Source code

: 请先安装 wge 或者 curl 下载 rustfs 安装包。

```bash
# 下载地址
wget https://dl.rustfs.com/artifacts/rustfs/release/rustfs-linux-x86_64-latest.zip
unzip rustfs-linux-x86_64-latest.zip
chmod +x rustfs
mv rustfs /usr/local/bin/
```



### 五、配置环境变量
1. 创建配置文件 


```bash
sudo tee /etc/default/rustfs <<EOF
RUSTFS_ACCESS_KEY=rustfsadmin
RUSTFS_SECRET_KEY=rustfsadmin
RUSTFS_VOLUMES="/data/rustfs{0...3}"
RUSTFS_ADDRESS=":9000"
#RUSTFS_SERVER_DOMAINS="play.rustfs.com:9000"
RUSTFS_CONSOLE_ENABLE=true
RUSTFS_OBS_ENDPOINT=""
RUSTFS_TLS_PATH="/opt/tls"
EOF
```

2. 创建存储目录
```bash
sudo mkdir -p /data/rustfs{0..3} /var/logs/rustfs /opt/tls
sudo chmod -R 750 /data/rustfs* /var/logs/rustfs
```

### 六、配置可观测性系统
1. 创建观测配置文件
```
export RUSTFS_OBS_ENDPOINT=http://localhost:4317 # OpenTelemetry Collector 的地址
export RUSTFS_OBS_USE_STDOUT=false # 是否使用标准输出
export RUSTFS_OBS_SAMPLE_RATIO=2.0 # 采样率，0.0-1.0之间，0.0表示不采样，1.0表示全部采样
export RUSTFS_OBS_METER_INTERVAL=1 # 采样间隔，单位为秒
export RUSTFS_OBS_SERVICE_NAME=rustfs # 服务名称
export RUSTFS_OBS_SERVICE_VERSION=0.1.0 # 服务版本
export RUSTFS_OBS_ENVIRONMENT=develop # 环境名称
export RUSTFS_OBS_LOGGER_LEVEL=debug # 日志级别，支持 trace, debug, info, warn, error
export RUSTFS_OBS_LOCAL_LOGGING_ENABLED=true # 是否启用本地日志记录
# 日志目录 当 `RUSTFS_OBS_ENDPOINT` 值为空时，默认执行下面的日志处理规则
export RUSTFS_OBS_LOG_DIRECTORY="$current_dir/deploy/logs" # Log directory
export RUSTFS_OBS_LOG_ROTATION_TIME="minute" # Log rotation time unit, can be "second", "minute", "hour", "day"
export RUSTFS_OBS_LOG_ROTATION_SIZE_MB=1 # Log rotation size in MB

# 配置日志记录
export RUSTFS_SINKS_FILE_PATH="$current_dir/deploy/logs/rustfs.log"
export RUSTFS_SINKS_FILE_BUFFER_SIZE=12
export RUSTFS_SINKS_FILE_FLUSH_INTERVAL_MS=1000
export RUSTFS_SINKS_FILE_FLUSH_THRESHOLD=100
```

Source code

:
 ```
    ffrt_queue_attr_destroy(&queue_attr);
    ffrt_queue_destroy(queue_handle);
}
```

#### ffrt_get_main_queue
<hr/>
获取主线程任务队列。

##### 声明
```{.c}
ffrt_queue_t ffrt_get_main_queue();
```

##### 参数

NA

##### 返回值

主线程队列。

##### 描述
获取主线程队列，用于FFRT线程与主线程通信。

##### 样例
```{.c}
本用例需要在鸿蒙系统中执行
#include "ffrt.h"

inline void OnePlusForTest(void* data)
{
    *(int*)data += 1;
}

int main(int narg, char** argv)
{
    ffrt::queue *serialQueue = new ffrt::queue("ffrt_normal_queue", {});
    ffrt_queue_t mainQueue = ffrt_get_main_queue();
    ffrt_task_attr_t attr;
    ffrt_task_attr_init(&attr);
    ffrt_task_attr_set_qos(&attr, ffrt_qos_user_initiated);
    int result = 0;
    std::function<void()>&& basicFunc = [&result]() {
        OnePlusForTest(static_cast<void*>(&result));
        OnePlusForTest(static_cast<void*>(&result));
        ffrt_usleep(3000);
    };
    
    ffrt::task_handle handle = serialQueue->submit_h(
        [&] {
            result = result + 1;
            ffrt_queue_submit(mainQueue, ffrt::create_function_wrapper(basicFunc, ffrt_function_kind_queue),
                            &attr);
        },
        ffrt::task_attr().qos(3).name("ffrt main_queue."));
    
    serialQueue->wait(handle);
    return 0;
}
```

★ ★ ★ ★

• Task statement
Every entry needs to be retyped exactly.

• Answer box
Source code

: 请先安装 wge 或者 curl 下载 rustfs 安装包。

```bash
# 下载地址
wget https://dl.rustfs.com/artifacts/rustfs/release/rustfs-linux-x86_64-latest.zip
unzip rustfs-linux-x86_64-latest.zip
chmod +x rustfs
mv rustfs /usr/local/bin/
```



### 五、配置环境变量
1. 创建配置文件 


```bash
sudo tee /etc/default/rustfs <<EOF
RUSTFS_ACCESS_KEY=rustfsadmin
RUSTFS_SECRET_KEY=rustfsadmin
RUSTFS_VOLUMES="/data/rustfs{0...3}"
RUSTFS_ADDRESS=":9000"
#RUSTFS_SERVER_DOMAINS="play.rustfs.com:9000"
RUSTFS_CONSOLE_ENABLE=true
RUSTFS_OBS_ENDPOINT=""
RUSTFS_TLS_PATH="/opt/tls"
EOF
```

2. 创建存储目录
```bash
sudo mkdir -p /data/rustfs{0..3} /var/logs/rustfs /opt/tls
sudo chmod -R 750 /data/rustfs* /var/logs/rustfs
```

### 六、配置可观测性系统
1. 创建观测配置文件
```
export RUSTFS_OBS_ENDPOINT=http://localhost:4317 # OpenTelemetry Collector 的地址
export RUSTFS_OBS_USE_STDOUT=false # 是否使用标准输出
export RUSTFS_OBS_SAMPLE_RATIO=2.0 # 采样率，0.0-1.0之间，0.0表示不采样，1.0表示全部采样
export RUSTFS_OBS_METER_INTERVAL=1 # 采样间隔，单位为秒
export RUSTFS_OBS_SERVICE_NAME=rustfs # 服务名称
export RUSTFS_OBS_SERVICE_VERSION=0.1.0 # 服务版本
export RUSTFS_OBS_ENVIRONMENT=develop # 环境名称
export RUSTFS_OBS_LOGGER_LEVEL=debug # 日志级别，支持 trace, debug, info, warn, error
export RUSTFS_OBS_LOCAL_LOGGING_ENABLED=true # 是否启用本地日志记录
# 日志目录 当 `RUSTFS_OBS_ENDPOINT` 值为空时，默认执行下面的日志处理规则
export RUSTFS_OBS_LOG_DIRECTORY="$current_dir/deploy/logs" # Log directory
export RUSTFS_OBS_LOG_ROTATION_TIME="minute" # Log rotation time unit, can be "second", "minute", "hour", "day"
export RUSTFS_OBS_LOG_ROTATION_SIZE_MB=1 # Log rotation size in MB

# 配置日志记录
export RUSTFS_SINKS_FILE_PATH="$current_dir/deploy/logs/rustfs.log"
export RUSTFS_SINKS_FILE_BUFFER_SIZE=12
export RUSTFS_SINKS_FILE_FLUSH_INTERVAL_MS=1000
export RUSTFS_SINKS_FILE_FLUSH_THRESHOLD=100
```

Source code

:
 ```
    ffrt_queue_attr_destroy(&queue_attr);
    ffrt_queue_destroy(queue_handle);
}
```

#### ffrt_get_main_queue
<hr/>
获取主线程任务队列。

##### 声明
```{.c}
ffrt_queue_t ffrt_get_main_queue();
```

##### 参数

NA

##### 返回值

主线程队列。

##### 描述
获取主线程队列，用于FFRT线程与主线程通信。

##### 样例
```{.c}
本用例需要在鸿蒙系统中执行
#include "ffrt.h"

inline void OnePlusForTest(void* data)
{
    *(int*)data += 1;
}

int main(int narg, char** argv)
{
    ffrt::queue *serialQueue = new ffrt::queue("ffrt_normal_queue", {});
    ffrt_queue_t mainQueue = ffrt_get_main_queue();
    ffrt_task_attr_t attr;
    ffrt_task_attr_init(&attr);
    ffrt_task_attr_set_qos(&attr, ffrt_qos_user_initiated);
    int result = 0;
    std::function<void()>&& basicFunc = [&result]() {
        OnePlusForTest(static_cast<void*>(&result));
        OnePlusForTest(static_cast<void*>(&result));
        ffrt_usleep(3000);
    };
    
    ffrt::task_handle handle = serialQueue->submit_h(
        [&] {
            result = result + 1;
            ffrt_queue_submit(mainQueue, ffrt::create_function_wrapper(basicFunc, ffrt_function_kind_queue),
                            &attr);
        },
        ffrt::task_attr().qos(3).name("ffrt main_queue."));
    
    serialQueue->wait(handle);
    return 0;
}
```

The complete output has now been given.